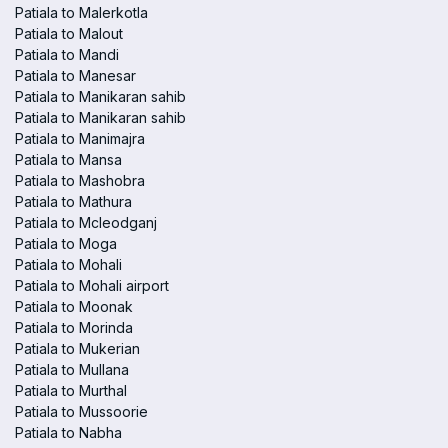
Patiala to Malerkotla
Patiala to Malout
Patiala to Mandi
Patiala to Manesar
Patiala to Manikaran sahib
Patiala to Manikaran sahib
Patiala to Manimajra
Patiala to Mansa
Patiala to Mashobra
Patiala to Mathura
Patiala to Mcleodganj
Patiala to Moga
Patiala to Mohali
Patiala to Mohali airport
Patiala to Moonak
Patiala to Morinda
Patiala to Mukerian
Patiala to Mullana
Patiala to Murthal
Patiala to Mussoorie
Patiala to Nabha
· · · ·
What the task asks: Only lines containing "Mohali" belong in the answer; copy every such line from the records.

Solution for this problem:
Patiala to Mohali
Patiala to Mohali airport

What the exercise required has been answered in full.